**Source passage**
I am a midwife, educator, and lifelong birthkeeper, weaving together the sacred wisdom of ancestral birth knowledge with the discernment of modern evidence-based medicine.

For over two decades, I have walked alongside women as a primary care midwife, a teacher of thousands, and a guardian of physiological birth. I believe that true transformation unfolds when knowledge is reclaimed, embodied, and collectively held. I have taught obstetrical skills and preventative medicine to nurses, doctors, midwives, traditional birth attendants, and students across the world. My academic journey includes faculty positions at The University of British Columbia and The Royal College of Gynecology and Obstetrics, alongside my work in training doulas through my online school École Quantik Doula, which has become the largest full-spectrum doula school for the French-speaking world.

As a fierce advocate for sovereignty in birth, I have dedicated my life to shifting paradigms, returning birth to women and birthkeepers, and dismantling systems that deny autonomy and dignity to women and their families.

Holding a Master’s in Evidence-Based Teaching for Health Professionals from Johns Hopkins University, my capstone project centered on developing a Trauma-Informed Care curriculum for birth workers, ensuring that those who serve the birthing field understand the deep imprints of trauma and the necessity of radical change in birth care.

Witnessing the wounds left by medicalized birth and systemic disempowerment, I expanded my scope of healing, completing an Advanced Degree in Psychedelic-Assisted Therapy at Naropa University and becoming a MAPS/Lykos Educated Therapist specializing in complex trauma. Today, I serve as a senior therapist in clinical research at the University of New Mexico, exploring the effects of Psychedelic-Assisted Therapy (PAT) on postpartum depression and trauma, and I teach at Naropa University in their psychedelic-assisted therapy program.

While I navigate both the medical and academic worlds, my heart remains in the hands of the women reclaiming their power.

Birth is a sacred act of sovereignty. Our bodies know. Our wisdom is ancient. Knowledge is liberation.

 

Our Commitments

Affirming Diversity

Mama Loup supports, celebrates and affirms diversity in all forms. At times we will speak about “women’s bodies” to acknowledge the political & historical need to advocate for cis-men to no longer be the standard upon which we based our understanding of cis-women’s health. However, we also recognize that there are people across the gender spectrum for whom the term “women’s bodies” is exclusionary and who experience menstruation, pregnancy, and other seasons of reproductive health without identifying as a woman.

Reparations

Mama Loup acknowledges the Pueblo people as the rightful stewards of the land on which we live and work: O’gha Po'oge now named Santa Fe. Thank you for having protected the land, the water, the medicinal plants, the seeds, and the animals. Your work, prayers, and ceremonies have blessed and continue to bless this land of enchantment.

**Material provided**
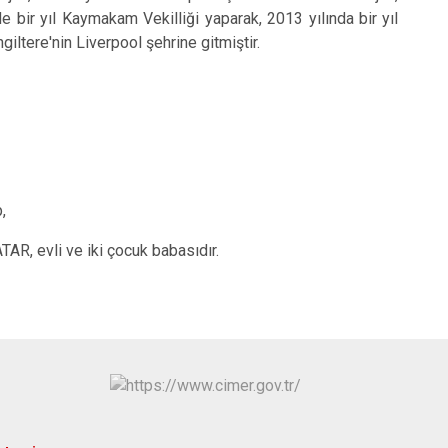
de bir yıl Kaymakam Vekilliği yaparak, 2013 yılında bir yıl
Antakya
iltere'nin Liverpool şehrine gitmiştir.
Defne
,
AR, evli ve iki çocuk babasıdır.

**Exercise instructions**
1) Using the biography, answer each question in one line, marked (a), (b), (c):
(a) What is the name of the online doula school?
(b) Which university granted the Master's in Evidence-Based Teaching for Health Professionals?
(c) What name does the biography give for the land now named Santa Fe?
2) Decide whether each statement agrees with the biography. Answer yes or no, and quote the words that settle it.
(a) The capstone project developed a trauma-informed care curriculum for birth workers.
(b) The psychedelic-assisted therapy teaching takes place at the University of New Mexico.
(c) The work as a primary care midwife has lasted less than ten years.
3) Please print the passage of the biography starting at "Holding a Master’s in" and ending at "in birth care.", word for word.

**Per-task outputs**
1)
(a) École Quantik Doula
(b) Johns Hopkins University
(c) O’gha Po'oge

2)
(a) Yes: "my capstone project centered on developing a Trauma-Informed Care curriculum for birth workers"
(b) No: "I teach at Naropa University in their psychedelic-assisted therapy program"
(c) No: "For over two decades, I have walked alongside women as a primary care midwife"

3)
Holding a Master’s in Evidence-Based Teaching for Health Professionals from Johns Hopkins University, my capstone project centered on developing a Trauma-Informed Care curriculum for birth workers, ensuring that those who serve the birthing field understand the deep imprints of trauma and the necessity of radical change in birth care.